### Exercise brief
Starting at the line containing "hfov_deg: 14.5" and ending at the line containing "exposure_s: 1/895", transcribe the listing below exactly. Keep both end lines, skip the pictures, and copy nothing else.

### Input
::::::

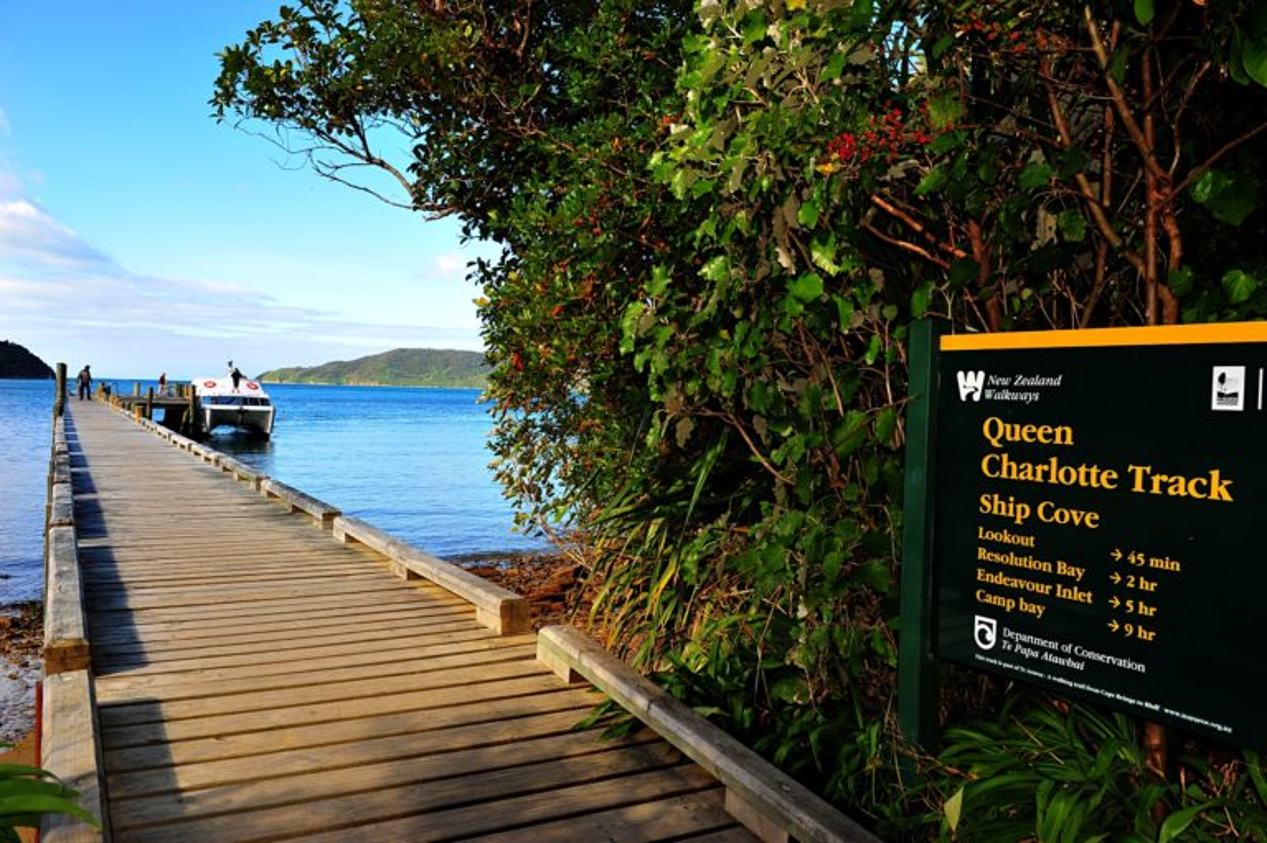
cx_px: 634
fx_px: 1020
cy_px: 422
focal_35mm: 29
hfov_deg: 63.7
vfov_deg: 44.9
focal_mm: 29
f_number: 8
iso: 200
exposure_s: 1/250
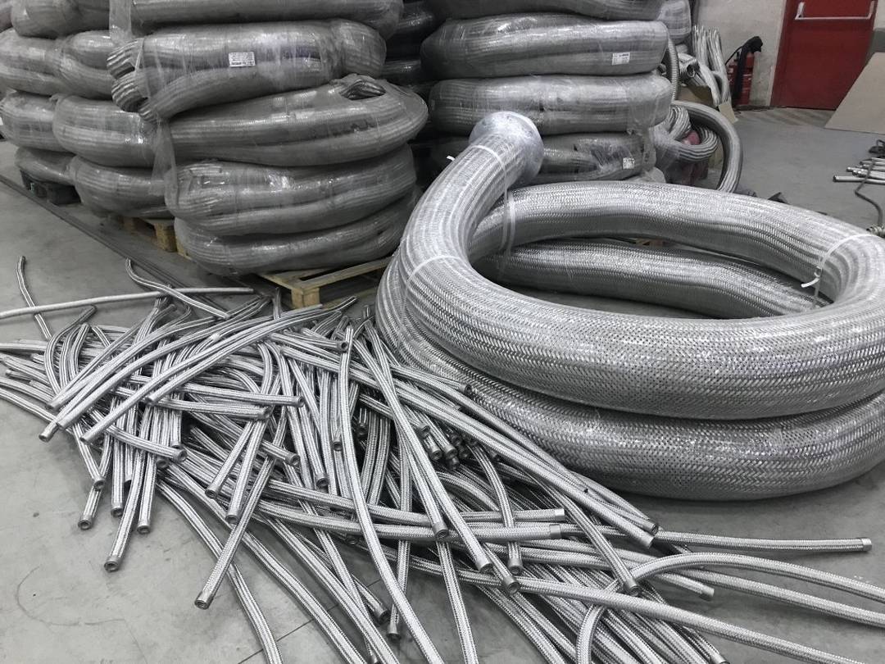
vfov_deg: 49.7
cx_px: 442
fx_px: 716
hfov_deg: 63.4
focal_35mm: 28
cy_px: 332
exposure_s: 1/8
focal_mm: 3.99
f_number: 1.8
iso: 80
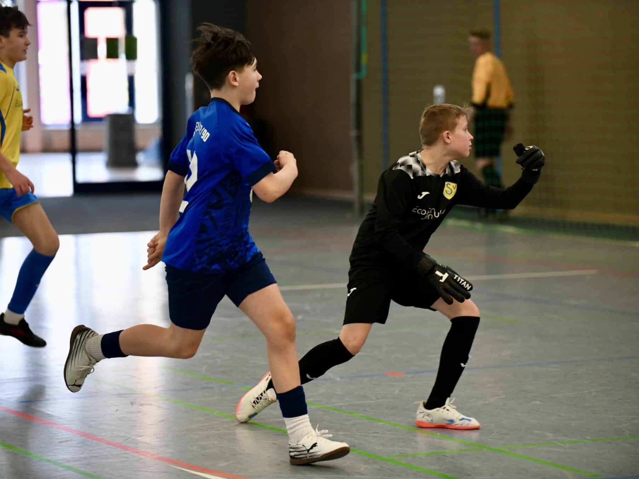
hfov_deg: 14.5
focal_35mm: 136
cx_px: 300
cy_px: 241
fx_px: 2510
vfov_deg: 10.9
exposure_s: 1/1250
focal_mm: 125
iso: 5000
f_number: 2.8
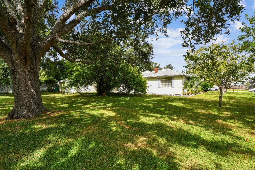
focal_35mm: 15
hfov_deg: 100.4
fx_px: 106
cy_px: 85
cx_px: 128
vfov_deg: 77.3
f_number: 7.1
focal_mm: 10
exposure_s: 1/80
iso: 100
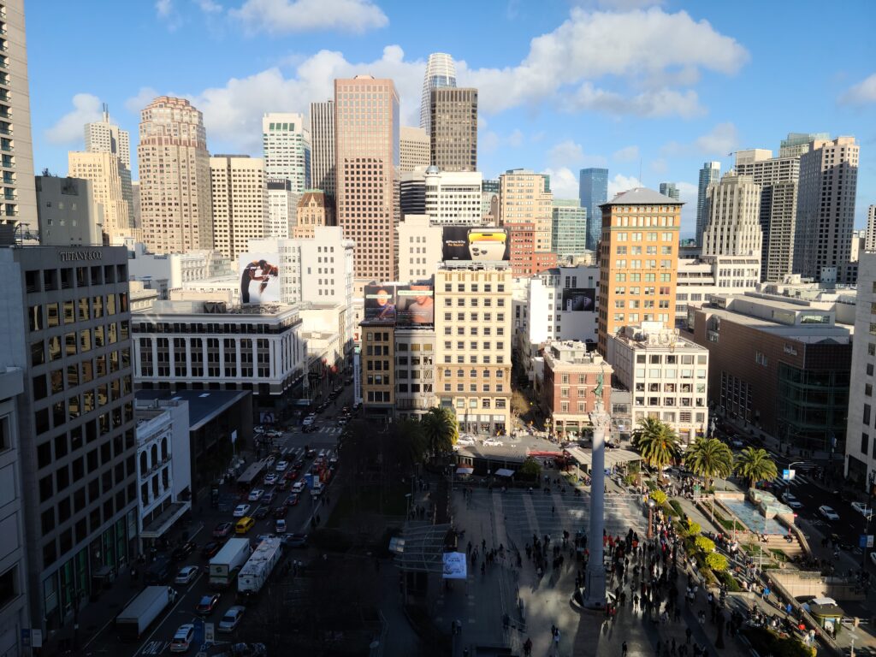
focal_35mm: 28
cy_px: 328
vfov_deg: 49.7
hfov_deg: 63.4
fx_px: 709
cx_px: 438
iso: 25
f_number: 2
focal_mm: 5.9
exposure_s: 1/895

::::::

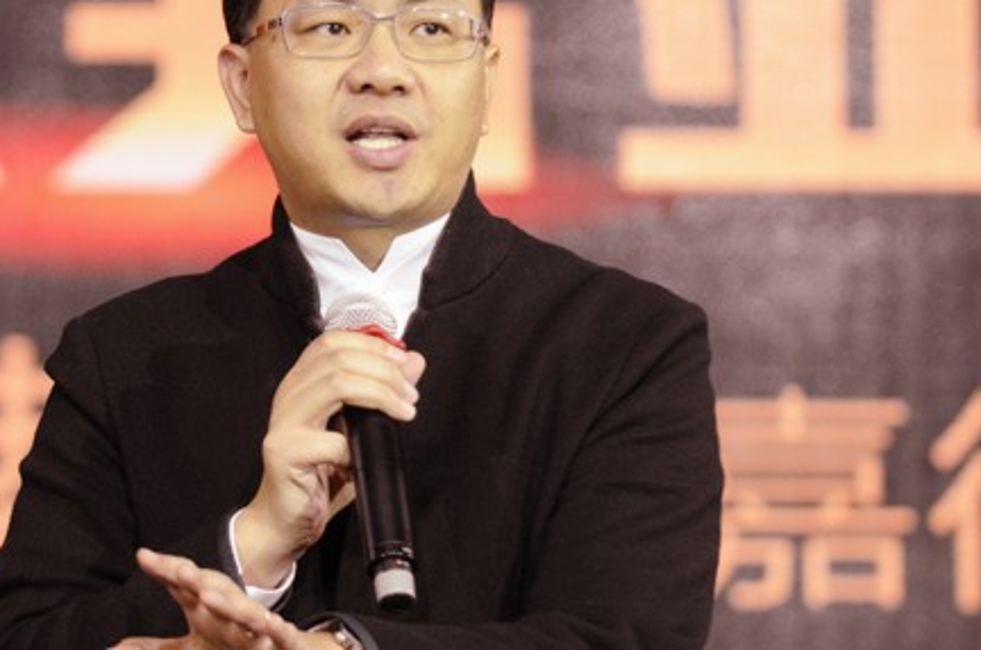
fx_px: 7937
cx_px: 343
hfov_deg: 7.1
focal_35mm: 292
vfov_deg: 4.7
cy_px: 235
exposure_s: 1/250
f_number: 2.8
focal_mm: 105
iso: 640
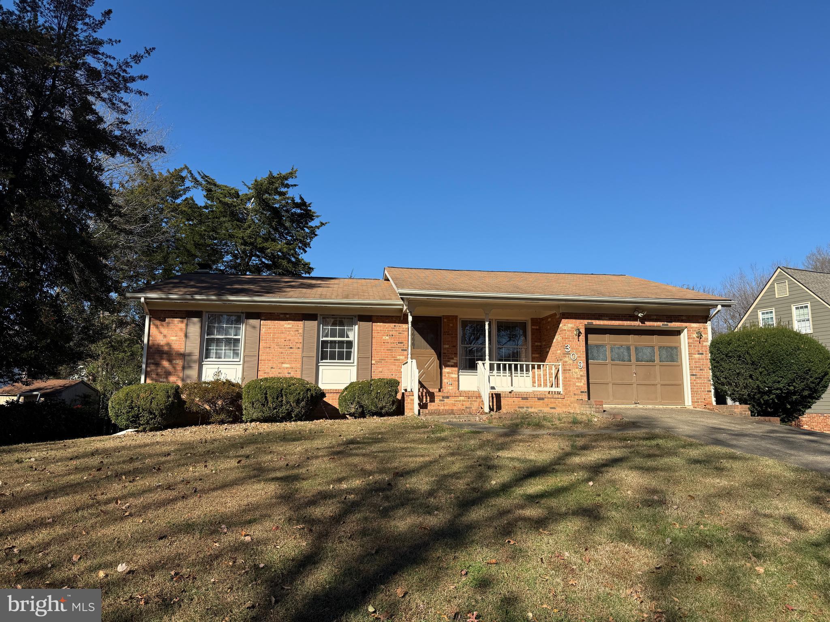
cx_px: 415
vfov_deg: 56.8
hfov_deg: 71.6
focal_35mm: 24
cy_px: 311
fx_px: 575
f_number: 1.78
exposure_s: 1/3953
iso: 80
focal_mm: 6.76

::::::

### Worked solution
hfov_deg: 14.5
focal_35mm: 136
cx_px: 300
cy_px: 241
fx_px: 2510
vfov_deg: 10.9
exposure_s: 1/1250
focal_mm: 125
iso: 5000
f_number: 2.8
focal_35mm: 15
hfov_deg: 100.4
fx_px: 106
cy_px: 85
cx_px: 128
vfov_deg: 77.3
f_number: 7.1
focal_mm: 10
exposure_s: 1/80
iso: 100
focal_35mm: 28
cy_px: 328
vfov_deg: 49.7
hfov_deg: 63.4
fx_px: 709
cx_px: 438
iso: 25
f_number: 2
focal_mm: 5.9
exposure_s: 1/895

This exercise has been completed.